Australia drops court action against Elon Musk's X over Sydney church stabbing posts

Australia's cyber safety regulator on Wednesday decided to drop a legal challenge against Elon Musk-owned X over the removal of videos of the stabbing of an Assyrian church bishop in Sydney, after a setback last month in the federal court.

Judge Geoffrey Kennett in May rejected a bid by the eSafety commissioner to extend a temporary order for the social media platform to block videos of the knife attack, which Australian authorities had called a terrorist attack.

Commissioner Julie Inman Grant said in a statement the regulator had decided to drop its legal action against X.

"Most Australians accept this kind of graphic material should not be on broadcast television, which begs an obvious question of why it should be allowed to be distributed freely and accessible online 24/7 to anyone, including children," Grant said.

She said a major concern was the ease by which children were able to access the violent content on X.

Grant said she originally issued X the notice to remove the video in order to prevent the "extremely violent footage from going viral", potentially inciting further violence and inflicting more harm on the community.

"I stand by my investigators and the decisions eSafety made," she said.

A 16-year-old boy has been charged with a terrorism offence for the alleged attack in April.

The legal tussle had sparked heated exchanges between Musk and senior Australian officials including Prime Minister Anthony Albanese, who called Musk "an arrogant billionaire" for his objections to take down the video. Musk has posted memes criticising the regulatory order, describing it as censorship.

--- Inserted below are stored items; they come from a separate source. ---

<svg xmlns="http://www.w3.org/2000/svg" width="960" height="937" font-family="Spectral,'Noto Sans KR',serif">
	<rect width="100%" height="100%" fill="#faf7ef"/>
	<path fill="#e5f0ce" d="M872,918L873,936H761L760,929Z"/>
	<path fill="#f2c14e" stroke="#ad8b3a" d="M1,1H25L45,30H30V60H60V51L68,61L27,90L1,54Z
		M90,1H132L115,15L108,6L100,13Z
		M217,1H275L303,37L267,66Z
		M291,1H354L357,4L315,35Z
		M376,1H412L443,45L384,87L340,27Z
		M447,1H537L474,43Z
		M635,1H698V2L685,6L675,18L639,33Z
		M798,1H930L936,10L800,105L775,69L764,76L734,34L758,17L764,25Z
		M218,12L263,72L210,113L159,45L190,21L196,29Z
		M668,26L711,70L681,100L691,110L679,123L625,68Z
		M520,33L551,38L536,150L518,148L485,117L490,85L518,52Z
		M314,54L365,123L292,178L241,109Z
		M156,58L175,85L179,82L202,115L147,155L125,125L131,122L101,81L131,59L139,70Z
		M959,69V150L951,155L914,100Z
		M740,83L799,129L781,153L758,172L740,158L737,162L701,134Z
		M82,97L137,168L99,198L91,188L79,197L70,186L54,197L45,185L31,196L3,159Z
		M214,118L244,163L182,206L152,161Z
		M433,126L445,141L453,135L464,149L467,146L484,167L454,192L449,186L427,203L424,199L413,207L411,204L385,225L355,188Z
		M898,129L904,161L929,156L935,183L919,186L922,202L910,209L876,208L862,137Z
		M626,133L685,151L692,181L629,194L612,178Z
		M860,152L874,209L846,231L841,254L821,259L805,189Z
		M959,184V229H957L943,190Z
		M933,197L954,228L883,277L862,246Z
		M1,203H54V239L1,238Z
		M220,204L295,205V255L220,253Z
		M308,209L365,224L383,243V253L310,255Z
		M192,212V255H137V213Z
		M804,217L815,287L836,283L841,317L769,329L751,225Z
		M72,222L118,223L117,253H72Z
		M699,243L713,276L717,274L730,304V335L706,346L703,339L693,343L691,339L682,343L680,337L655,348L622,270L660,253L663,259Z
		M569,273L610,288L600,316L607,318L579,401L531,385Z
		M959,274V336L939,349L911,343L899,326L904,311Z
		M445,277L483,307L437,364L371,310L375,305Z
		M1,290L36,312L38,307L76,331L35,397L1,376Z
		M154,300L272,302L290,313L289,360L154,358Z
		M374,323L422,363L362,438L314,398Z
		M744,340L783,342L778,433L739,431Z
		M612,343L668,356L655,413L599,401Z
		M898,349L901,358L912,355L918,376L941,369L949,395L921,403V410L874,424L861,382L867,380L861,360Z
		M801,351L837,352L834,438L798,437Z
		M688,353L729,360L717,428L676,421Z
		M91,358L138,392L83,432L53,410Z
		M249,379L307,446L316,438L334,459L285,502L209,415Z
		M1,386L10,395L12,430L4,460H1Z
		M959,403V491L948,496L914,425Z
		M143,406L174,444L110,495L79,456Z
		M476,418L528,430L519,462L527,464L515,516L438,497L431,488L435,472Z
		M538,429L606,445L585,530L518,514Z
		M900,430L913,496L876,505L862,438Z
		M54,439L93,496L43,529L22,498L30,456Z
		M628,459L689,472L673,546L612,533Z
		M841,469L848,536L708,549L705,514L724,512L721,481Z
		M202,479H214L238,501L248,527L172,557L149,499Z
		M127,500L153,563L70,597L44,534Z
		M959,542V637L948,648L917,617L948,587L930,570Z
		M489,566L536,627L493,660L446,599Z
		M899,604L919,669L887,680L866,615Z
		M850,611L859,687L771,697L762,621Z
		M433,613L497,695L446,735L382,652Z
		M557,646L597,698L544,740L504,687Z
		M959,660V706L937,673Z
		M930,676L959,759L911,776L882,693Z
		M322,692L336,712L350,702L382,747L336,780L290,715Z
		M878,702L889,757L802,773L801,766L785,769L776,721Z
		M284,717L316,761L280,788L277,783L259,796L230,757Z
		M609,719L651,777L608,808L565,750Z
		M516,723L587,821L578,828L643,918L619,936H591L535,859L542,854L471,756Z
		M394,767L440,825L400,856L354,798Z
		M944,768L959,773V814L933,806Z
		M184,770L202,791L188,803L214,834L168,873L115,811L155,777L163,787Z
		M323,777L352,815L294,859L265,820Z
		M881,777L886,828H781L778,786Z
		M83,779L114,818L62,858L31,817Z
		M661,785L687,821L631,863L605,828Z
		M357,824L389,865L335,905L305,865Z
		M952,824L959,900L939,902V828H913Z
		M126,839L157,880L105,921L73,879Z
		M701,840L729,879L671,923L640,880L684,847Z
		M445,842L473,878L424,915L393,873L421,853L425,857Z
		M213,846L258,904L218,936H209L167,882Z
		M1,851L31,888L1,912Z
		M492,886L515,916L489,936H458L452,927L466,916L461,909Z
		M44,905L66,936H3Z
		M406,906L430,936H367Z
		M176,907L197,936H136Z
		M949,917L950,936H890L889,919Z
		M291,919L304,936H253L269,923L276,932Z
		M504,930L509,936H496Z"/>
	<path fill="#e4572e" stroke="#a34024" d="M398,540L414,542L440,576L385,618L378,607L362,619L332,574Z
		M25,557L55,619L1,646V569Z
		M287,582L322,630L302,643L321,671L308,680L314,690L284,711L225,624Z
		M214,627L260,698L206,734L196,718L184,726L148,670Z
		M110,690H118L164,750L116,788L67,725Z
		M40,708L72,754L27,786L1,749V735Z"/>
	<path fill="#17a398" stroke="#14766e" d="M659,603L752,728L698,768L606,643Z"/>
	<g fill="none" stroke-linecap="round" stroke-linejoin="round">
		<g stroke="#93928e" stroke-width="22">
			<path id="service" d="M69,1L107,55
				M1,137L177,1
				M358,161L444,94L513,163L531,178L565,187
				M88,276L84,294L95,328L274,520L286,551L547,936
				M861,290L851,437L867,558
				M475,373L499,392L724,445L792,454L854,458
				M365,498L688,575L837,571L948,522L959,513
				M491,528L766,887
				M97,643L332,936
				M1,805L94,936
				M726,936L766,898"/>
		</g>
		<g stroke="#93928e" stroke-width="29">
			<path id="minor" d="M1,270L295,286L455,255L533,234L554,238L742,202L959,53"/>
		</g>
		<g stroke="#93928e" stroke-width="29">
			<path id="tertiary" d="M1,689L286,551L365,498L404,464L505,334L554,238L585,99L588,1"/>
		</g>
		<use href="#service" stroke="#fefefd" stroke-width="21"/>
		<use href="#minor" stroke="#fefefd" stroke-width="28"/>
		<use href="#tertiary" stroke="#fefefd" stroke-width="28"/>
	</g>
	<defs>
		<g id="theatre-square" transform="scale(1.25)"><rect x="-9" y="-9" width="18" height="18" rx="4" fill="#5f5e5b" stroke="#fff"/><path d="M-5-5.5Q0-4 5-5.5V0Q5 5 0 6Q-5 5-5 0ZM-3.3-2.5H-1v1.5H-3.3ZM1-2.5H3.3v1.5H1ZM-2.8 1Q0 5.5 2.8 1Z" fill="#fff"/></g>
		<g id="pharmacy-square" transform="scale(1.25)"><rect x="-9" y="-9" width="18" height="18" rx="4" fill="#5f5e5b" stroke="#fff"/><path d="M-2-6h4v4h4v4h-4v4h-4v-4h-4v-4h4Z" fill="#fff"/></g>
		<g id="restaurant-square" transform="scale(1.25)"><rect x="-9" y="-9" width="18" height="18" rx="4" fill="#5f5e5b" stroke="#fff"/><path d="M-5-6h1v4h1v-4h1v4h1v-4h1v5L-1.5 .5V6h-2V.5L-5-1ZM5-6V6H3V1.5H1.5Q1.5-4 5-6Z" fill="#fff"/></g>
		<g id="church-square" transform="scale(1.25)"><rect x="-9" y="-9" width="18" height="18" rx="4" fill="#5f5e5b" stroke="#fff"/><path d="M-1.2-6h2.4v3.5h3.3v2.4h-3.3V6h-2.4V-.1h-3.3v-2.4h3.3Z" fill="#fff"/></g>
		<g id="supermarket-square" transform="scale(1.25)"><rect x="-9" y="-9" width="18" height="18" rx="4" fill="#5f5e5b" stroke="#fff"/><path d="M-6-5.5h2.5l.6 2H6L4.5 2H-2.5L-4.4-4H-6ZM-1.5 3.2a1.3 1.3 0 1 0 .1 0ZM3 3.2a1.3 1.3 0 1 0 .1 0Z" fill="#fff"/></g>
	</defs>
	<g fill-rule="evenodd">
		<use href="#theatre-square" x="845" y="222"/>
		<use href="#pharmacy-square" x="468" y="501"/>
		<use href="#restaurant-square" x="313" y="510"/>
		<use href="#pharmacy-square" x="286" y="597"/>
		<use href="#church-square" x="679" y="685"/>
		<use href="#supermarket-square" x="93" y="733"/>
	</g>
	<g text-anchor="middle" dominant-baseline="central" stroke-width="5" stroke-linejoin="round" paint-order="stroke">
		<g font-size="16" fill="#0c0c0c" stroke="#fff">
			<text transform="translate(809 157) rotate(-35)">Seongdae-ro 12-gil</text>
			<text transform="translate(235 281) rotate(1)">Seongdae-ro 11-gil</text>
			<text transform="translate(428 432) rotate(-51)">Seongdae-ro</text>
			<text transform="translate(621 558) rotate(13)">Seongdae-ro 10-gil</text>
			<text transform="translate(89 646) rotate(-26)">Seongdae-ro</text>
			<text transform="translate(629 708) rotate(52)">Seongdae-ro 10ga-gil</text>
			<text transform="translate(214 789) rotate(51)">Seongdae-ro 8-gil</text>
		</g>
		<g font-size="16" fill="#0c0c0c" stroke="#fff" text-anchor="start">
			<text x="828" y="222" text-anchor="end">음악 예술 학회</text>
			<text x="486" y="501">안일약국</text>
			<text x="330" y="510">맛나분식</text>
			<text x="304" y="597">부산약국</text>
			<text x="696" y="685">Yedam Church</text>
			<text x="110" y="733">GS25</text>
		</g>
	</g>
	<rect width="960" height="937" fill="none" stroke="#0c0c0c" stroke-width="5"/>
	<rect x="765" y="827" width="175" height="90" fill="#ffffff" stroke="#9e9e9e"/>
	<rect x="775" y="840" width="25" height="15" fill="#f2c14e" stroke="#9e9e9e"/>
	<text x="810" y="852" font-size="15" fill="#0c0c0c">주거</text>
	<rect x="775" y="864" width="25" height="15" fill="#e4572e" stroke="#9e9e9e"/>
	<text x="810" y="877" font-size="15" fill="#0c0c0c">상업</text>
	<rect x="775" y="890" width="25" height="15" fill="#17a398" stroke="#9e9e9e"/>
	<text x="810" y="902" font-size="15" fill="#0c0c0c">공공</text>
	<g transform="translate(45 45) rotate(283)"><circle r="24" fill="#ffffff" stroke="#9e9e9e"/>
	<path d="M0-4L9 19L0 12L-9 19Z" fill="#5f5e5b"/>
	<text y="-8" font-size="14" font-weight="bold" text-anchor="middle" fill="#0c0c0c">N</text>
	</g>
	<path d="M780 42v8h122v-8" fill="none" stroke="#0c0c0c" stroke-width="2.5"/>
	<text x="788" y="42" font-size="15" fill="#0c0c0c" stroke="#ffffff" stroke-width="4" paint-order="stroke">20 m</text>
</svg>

Other major platforms such as Meta, TikTok, Reddit and Telegram, took down the video when asked.

X had blocked Australian users from viewing the posts but refused to remove them globally on the grounds that one country's rules should not control the internet.

But the regulator argued that geo-blocking Australians, the solution X offered, was ineffective because several users used virtual private networks that disguised their locations.